Dear old Stockholm vanishes down the other end of the mobile phone. Mauro, full-time seller of prohibitively expensive kitchen equipment and occasional part-time learner in a bid to break into the international market, announces not that Geoff has won that prize. No, it’s just, er, to let him know that, sorry, a very important customer has just shown up in his shop. The lesson (which is now three-quarters over) will therefore have to be cancelled. He then proceeds to give Geoff some free practice in the use of the Italian subjunctives by wondering if they might re-arrange the lesson for next week instead.

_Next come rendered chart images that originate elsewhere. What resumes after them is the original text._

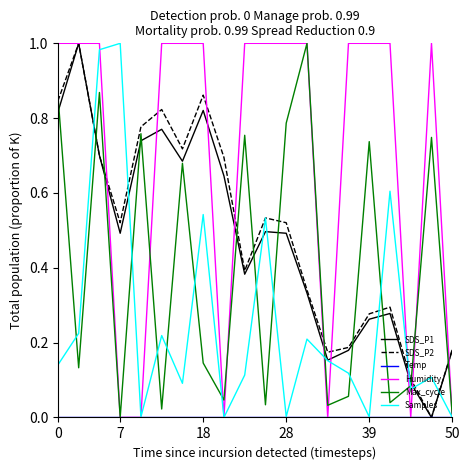

Does the chart display data point markers on the line(s)?

No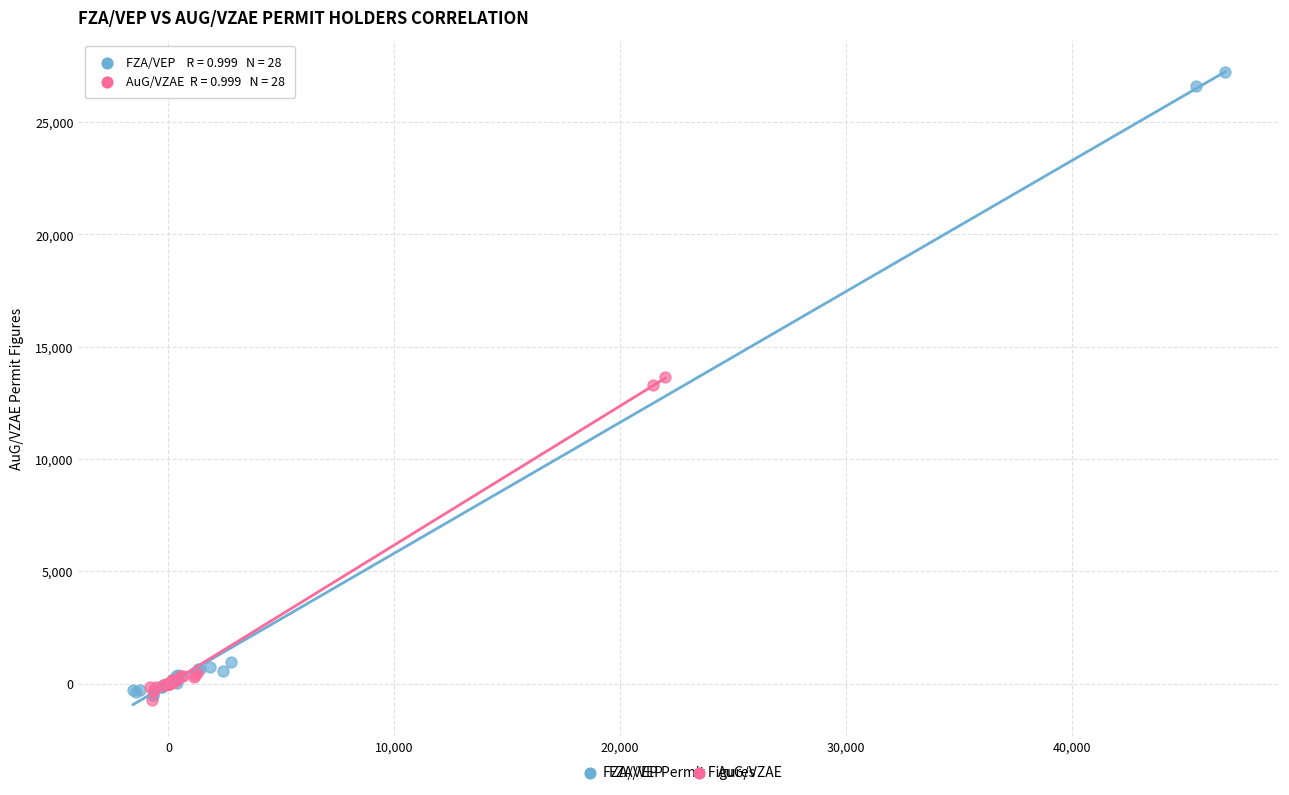

What are all the series names shown in the legend?

FZA/VEP, AuG/VZAE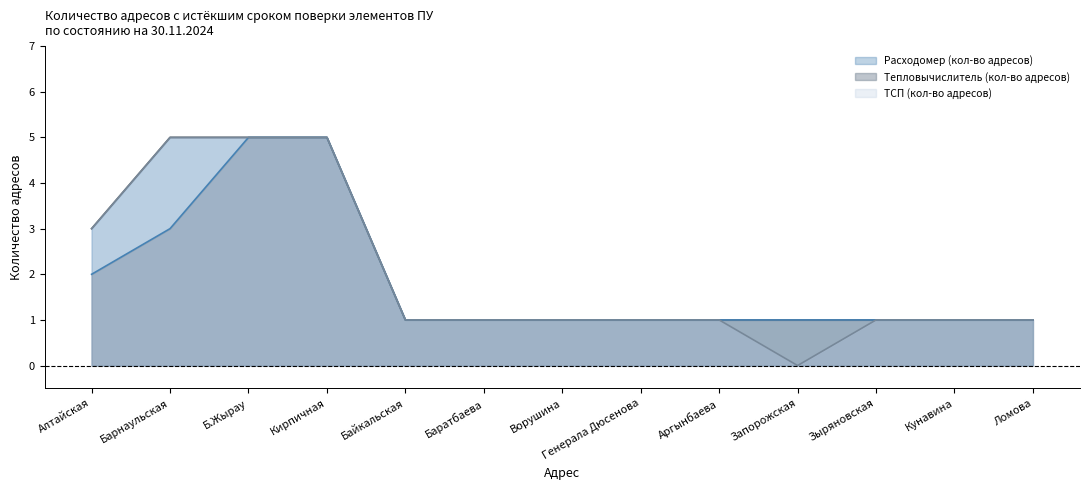

Reading left to right, what are all the values shown in this chart?

Расходомер (кол-во адресов): Алтайская=3	Барнаульская=5	Б.Жырау=5	Кирпичная=5	Байкальская=1	Баратбаева=1	Ворушина=1	Генерала Дюсенова=1	Аргынбаева=1	Запорожская=1	Зыряновская=1	Кунавина=1	Ломова=1
Тепловычислитель (кол-во адресов): Алтайская=2	Барнаульская=3	Б.Жырау=5	Кирпичная=5	Байкальская=1	Баратбаева=1	Ворушина=1	Генерала Дюсенова=1	Аргынбаева=1	Запорожская=1	Зыряновская=1	Кунавина=1	Ломова=1
ТСП (кол-во адресов): Алтайская=3	Барнаульская=5	Б.Жырау=5	Кирпичная=5	Байкальская=1	Баратбаева=1	Ворушина=1	Генерала Дюсенова=1	Аргынбаева=1	Запорожская=0	Зыряновская=1	Кунавина=1	Ломова=1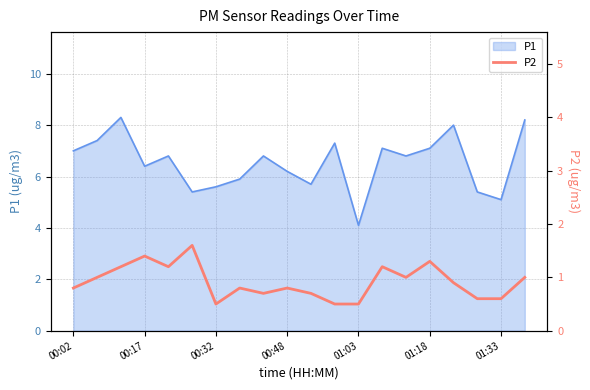

Read the value at 13.

1.2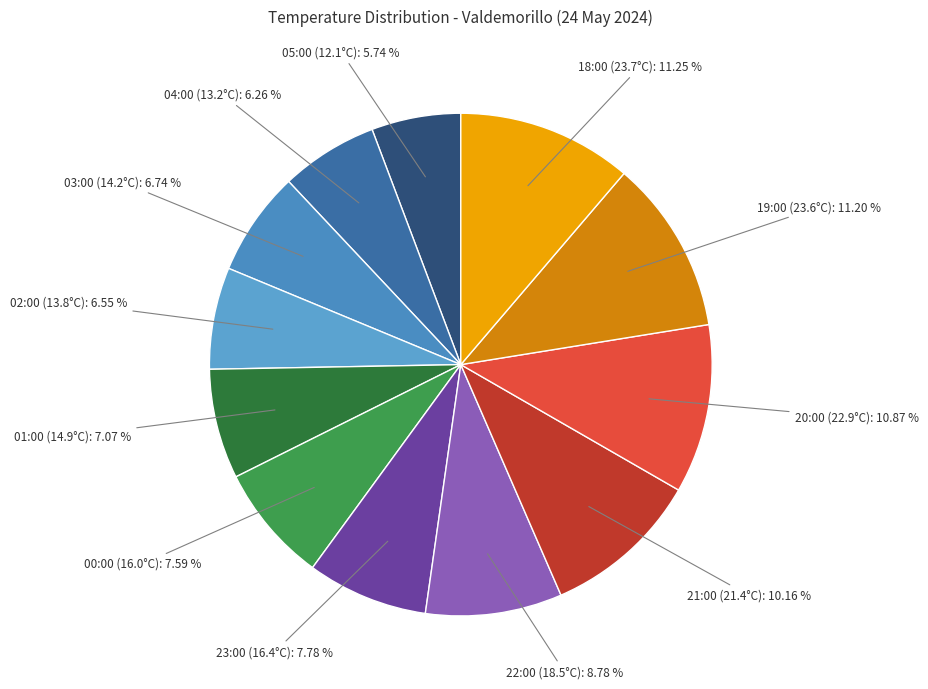

True or false: 02:00 (13.8°C) accounts for 7% of the total.

True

‘No problem, it doesn’t matter.’  This time, though, Geoff really means it.

‘A dopo allora, ciao,’ Mauro avoids speaking English to the last.

‘Ciao,’ chimes Geoff.   Present Perfect Passive, Mauro has been promoted from umpteenth No Show to unwitting muse.  Geoff, transferred to the right side of indolence, gets out the notebook battered with too much handling. He crosses out another lesson slot and on the blank page opposite writes  ‘LEARNING TO DRINK COFEE SLOWLY.’  Simultaneously comes the thought that once you relax into it, ‘nothing happening’, inverted commas, can be anything but. 

A tall dignified figure in black and white, the waiter appears.  ‘Un altro caffè, Signore?’ goes a movement of his moustache.

Geoff, to avoid giving up his seat, responds, ‘Thanks, the same again.’ Then after paying, he adds  euro for table service. 

With an urgency that has nothing to do with cash or rent or grammar, more sentences follow. In his head one moment, on the page the next, they run from his shoulder to his fingertips. And this time no ringing of his mobile phone can stop them. There in sprawling ink is his waiting come good. To the scent of espresso all those stifled minutes are suddenly letting off words ten to the dozen.  Let second thoughts, the inevitable revisions and re-revisions, come later. For a few pages, here in the un-pedantic present, the only timetable that matters is his own.